Kondisi pasar mencerminkan tekanan jual yang dominan. Data penutupan menunjukkan, dari total saham yang diperdagangkan, sebanyak 599 saham ambruk ke zona merah, jauh melampaui 136 saham yang berhasil menguat. Sementara itu, 228 saham lainnya terpantau stagnan tanpa perubahan harga. Aktivitas perdagangan cukup ramai dengan total transaksi mencapai Rp17,9 triliun, melibatkan pertukaran 39,6 miliar lembar saham sepanjang hari.

Tak hanya IHSG, indeks-indeks utama lainnya juga turut terseret ke area negatif. Indeks LQ45 tergerus 1,46% menjadi 632, diikuti Indeks JII yang anjlok 1,66% ke level 387. Indeks IDX30 juga tak luput dari koreksi, turun 1,28% ke 353, dan Indeks MNC36 melemah 1,03% ke 275. Lebih lanjut, seluruh sektor industri yang tercatat di Bursa Efek Indonesia (BEI) kompak mengakhiri hari di zona merah. Mulai dari energi, konsumer siklikal, industri, konsumer non siklikal, transportasi, keuangan, teknologi, kesehatan, infrastruktur, hingga properti, semuanya terpantau melemah.
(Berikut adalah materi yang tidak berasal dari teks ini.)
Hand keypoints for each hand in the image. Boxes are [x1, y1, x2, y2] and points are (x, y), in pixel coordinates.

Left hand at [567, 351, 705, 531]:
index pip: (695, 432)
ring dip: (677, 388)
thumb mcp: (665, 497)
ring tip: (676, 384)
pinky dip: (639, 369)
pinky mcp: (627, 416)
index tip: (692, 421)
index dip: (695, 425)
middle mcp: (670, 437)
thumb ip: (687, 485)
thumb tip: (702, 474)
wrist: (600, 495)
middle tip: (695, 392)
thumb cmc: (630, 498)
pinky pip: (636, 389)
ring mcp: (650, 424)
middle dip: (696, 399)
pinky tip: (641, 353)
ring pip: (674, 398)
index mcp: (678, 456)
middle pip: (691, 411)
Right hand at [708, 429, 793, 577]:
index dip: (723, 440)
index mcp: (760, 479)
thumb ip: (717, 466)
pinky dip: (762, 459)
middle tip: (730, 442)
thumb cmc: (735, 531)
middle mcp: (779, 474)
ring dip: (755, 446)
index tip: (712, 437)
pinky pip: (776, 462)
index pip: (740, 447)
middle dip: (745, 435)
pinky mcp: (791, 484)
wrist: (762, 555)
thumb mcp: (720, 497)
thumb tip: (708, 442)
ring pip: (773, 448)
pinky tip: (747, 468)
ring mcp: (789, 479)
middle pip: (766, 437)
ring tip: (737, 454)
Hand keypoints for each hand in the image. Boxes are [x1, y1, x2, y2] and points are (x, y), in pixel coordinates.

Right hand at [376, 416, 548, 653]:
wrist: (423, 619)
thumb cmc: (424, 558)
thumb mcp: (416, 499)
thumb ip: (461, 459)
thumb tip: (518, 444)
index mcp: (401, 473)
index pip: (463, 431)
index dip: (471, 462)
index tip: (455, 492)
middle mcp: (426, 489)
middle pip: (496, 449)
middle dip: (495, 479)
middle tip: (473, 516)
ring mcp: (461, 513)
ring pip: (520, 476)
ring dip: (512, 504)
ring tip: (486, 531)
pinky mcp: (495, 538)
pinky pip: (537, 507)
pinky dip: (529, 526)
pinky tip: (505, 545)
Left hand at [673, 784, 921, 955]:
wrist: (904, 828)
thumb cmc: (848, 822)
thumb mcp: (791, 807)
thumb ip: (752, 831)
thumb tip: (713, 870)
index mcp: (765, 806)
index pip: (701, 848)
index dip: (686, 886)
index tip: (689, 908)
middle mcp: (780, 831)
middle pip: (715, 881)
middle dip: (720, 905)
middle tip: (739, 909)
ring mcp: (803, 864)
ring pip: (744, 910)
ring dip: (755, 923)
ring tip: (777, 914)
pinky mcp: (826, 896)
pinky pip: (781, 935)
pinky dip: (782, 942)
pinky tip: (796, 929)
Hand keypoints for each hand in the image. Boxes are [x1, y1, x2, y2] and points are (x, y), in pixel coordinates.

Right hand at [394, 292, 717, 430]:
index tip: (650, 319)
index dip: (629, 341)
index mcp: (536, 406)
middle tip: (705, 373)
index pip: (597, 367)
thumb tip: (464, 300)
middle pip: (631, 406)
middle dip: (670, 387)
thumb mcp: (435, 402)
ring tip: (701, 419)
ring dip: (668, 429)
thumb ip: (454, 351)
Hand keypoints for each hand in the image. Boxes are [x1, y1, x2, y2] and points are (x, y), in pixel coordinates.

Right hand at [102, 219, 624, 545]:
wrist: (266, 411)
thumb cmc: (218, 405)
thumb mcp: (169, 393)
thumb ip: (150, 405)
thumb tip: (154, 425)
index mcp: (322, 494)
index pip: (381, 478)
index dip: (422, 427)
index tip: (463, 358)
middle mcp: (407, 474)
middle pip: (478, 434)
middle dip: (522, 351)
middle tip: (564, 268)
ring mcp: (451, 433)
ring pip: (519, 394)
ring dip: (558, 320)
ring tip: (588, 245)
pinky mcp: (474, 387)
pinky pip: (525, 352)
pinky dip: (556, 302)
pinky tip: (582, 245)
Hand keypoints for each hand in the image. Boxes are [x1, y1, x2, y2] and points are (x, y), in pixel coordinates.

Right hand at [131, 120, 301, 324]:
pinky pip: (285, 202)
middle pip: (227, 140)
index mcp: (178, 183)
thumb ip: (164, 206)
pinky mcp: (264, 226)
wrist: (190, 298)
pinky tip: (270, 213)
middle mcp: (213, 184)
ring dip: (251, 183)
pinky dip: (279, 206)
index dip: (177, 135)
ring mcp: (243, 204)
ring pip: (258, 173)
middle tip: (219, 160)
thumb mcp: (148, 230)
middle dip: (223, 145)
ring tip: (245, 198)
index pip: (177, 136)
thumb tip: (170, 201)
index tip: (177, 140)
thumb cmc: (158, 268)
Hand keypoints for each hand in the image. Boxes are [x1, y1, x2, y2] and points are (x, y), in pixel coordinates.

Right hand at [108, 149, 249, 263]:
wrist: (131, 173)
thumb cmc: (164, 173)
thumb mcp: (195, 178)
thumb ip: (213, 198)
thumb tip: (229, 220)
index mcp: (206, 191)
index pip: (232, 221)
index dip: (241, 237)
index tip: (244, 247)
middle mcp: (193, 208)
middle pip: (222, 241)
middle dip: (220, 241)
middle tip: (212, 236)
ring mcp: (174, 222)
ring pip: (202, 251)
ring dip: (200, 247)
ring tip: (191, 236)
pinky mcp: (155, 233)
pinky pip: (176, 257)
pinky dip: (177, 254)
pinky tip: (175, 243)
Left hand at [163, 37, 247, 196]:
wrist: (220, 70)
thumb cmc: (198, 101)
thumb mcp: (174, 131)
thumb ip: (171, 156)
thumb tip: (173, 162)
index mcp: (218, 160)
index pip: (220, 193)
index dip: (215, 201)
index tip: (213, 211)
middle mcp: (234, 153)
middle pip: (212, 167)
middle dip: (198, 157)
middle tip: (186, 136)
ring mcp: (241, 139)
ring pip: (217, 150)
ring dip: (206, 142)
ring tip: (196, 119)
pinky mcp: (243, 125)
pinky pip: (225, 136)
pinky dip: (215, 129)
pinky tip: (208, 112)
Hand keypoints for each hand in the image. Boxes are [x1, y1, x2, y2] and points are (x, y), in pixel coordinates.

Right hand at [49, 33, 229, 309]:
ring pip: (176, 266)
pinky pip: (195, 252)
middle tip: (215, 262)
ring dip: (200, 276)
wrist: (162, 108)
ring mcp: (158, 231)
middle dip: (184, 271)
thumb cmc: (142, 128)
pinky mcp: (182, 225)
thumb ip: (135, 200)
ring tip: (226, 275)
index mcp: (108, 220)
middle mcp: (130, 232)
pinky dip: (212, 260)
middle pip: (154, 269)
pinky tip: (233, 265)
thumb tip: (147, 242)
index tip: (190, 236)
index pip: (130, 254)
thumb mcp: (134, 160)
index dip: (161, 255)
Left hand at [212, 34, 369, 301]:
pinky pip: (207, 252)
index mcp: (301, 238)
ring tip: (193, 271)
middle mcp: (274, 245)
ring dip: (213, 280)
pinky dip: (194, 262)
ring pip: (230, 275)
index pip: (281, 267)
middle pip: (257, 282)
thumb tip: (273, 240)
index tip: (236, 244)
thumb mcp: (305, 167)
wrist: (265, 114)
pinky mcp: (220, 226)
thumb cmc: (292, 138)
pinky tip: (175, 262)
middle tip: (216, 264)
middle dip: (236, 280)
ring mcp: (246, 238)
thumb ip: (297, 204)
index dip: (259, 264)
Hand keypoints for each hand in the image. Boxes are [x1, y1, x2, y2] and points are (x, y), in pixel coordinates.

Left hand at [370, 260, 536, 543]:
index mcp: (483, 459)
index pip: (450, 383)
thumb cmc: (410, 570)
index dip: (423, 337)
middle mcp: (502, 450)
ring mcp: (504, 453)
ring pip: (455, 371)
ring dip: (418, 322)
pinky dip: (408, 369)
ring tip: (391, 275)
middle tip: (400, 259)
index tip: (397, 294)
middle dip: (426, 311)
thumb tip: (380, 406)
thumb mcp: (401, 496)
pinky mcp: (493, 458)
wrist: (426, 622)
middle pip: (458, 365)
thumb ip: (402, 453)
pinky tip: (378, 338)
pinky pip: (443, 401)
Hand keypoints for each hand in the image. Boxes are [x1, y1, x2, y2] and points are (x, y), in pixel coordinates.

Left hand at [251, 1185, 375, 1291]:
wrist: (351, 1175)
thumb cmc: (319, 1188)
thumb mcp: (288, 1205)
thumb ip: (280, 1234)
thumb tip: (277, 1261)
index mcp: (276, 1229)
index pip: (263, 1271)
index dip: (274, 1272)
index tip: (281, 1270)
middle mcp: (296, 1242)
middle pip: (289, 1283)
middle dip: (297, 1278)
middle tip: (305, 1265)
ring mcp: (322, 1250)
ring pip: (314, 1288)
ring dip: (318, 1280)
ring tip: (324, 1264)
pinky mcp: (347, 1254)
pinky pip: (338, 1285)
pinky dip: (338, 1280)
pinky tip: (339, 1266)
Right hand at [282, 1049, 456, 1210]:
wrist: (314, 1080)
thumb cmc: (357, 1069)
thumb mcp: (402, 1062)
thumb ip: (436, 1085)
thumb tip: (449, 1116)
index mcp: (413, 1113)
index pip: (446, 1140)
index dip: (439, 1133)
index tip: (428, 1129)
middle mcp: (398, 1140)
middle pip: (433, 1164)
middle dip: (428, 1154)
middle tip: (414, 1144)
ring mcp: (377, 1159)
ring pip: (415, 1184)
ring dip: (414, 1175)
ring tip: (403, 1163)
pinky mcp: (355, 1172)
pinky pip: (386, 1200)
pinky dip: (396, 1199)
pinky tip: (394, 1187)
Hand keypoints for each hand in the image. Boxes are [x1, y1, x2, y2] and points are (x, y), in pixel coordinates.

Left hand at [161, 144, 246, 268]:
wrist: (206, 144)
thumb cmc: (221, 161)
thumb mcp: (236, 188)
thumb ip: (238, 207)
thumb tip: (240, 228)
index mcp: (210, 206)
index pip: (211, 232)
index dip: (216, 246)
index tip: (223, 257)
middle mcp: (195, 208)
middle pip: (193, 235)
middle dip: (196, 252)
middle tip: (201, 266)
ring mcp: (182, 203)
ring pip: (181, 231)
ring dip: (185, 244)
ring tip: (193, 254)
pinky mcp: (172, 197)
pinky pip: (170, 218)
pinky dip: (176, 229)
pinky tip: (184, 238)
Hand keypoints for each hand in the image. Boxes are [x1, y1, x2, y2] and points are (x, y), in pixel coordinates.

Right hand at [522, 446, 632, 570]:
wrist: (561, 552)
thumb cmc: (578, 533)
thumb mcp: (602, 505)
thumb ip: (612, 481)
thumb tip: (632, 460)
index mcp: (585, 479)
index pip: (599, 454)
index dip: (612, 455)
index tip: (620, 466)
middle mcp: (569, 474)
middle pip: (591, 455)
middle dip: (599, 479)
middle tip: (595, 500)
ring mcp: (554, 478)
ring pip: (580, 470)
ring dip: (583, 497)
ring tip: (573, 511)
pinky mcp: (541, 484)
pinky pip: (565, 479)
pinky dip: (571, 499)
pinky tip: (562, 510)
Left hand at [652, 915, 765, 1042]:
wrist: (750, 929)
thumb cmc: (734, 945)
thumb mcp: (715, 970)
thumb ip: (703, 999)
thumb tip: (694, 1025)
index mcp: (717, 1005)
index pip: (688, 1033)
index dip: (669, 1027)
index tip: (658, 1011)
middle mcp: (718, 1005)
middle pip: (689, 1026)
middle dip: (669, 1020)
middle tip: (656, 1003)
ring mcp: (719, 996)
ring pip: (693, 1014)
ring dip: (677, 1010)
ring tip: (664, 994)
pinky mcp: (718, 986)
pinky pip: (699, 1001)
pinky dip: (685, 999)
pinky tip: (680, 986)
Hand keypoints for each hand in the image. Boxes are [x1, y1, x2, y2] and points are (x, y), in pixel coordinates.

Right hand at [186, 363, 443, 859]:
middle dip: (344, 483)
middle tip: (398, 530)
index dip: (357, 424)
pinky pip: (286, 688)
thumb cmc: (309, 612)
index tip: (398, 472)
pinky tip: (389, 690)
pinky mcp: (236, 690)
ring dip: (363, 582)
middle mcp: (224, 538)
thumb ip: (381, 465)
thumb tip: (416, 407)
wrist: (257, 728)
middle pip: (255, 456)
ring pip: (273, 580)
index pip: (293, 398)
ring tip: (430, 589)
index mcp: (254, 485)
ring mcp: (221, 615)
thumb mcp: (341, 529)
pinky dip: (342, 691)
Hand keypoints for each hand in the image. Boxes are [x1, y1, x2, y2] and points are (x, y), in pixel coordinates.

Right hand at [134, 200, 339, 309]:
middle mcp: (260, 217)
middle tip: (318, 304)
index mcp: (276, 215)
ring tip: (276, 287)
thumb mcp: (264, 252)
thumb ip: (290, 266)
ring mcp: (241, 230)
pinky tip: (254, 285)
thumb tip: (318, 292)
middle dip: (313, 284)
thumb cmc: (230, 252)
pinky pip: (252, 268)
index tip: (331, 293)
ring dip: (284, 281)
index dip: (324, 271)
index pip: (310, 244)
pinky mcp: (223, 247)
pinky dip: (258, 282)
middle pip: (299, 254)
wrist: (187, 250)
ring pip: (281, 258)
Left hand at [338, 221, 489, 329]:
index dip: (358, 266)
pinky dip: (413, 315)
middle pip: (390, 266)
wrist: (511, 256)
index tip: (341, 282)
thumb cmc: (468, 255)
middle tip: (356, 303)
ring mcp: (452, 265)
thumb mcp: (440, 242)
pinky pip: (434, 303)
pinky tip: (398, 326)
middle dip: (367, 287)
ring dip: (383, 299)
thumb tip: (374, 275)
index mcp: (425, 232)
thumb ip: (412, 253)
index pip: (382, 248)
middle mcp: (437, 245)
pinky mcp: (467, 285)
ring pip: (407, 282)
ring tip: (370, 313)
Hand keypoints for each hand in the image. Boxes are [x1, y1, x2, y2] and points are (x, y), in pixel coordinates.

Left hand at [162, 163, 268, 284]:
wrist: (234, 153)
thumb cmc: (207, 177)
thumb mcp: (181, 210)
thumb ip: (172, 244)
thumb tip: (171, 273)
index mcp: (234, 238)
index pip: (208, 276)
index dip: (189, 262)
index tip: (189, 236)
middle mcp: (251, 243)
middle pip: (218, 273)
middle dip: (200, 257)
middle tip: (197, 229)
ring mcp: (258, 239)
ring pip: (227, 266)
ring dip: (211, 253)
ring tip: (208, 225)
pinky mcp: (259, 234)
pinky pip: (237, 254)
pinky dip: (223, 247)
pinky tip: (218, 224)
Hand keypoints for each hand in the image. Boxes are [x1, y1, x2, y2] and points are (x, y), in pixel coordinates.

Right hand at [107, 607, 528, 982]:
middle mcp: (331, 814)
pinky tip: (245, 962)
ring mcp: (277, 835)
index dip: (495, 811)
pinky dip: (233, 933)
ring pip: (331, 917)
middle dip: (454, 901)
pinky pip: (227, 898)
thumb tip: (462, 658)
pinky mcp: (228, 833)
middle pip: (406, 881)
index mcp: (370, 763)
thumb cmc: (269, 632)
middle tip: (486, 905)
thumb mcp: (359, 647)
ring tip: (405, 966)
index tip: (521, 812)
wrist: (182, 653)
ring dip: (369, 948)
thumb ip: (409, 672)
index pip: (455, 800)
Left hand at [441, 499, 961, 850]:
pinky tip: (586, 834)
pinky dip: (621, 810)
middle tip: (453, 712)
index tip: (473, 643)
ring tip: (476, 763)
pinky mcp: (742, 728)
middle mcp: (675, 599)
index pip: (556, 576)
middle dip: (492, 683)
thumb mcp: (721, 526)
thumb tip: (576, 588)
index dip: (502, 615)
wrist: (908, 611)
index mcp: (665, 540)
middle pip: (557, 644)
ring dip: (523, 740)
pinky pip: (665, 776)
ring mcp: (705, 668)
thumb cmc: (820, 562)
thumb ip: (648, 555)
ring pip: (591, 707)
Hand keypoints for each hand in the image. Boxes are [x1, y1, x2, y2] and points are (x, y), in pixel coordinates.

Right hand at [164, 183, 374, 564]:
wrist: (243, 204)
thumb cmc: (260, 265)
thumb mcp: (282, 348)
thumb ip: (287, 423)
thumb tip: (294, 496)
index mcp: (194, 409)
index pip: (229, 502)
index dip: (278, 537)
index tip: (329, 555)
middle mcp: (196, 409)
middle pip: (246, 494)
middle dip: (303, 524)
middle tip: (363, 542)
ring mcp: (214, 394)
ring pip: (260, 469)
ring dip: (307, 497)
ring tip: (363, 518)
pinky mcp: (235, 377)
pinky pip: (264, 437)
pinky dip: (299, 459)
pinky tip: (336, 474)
Di tengah kelesuan pasar, beberapa saham berhasil mencatatkan kinerja cemerlang dan menjadi primadona (top gainers) pada penutupan perdagangan. PT Tempo Intimedia Tbk (TMPO) memimpin dengan kenaikan fantastis 34,76% ke harga Rp252 per saham. Disusul oleh PT Adhi Kartiko Pratama Tbk (NICE) dan PT Steady Safe Tbk (SAFE) yang keduanya melonjak 25%, masing-masing menutup perdagangan di harga Rp340 dan Rp615. Kenaikan signifikan saham-saham ini menjadi sorotan di tengah merahnya mayoritas papan perdagangan.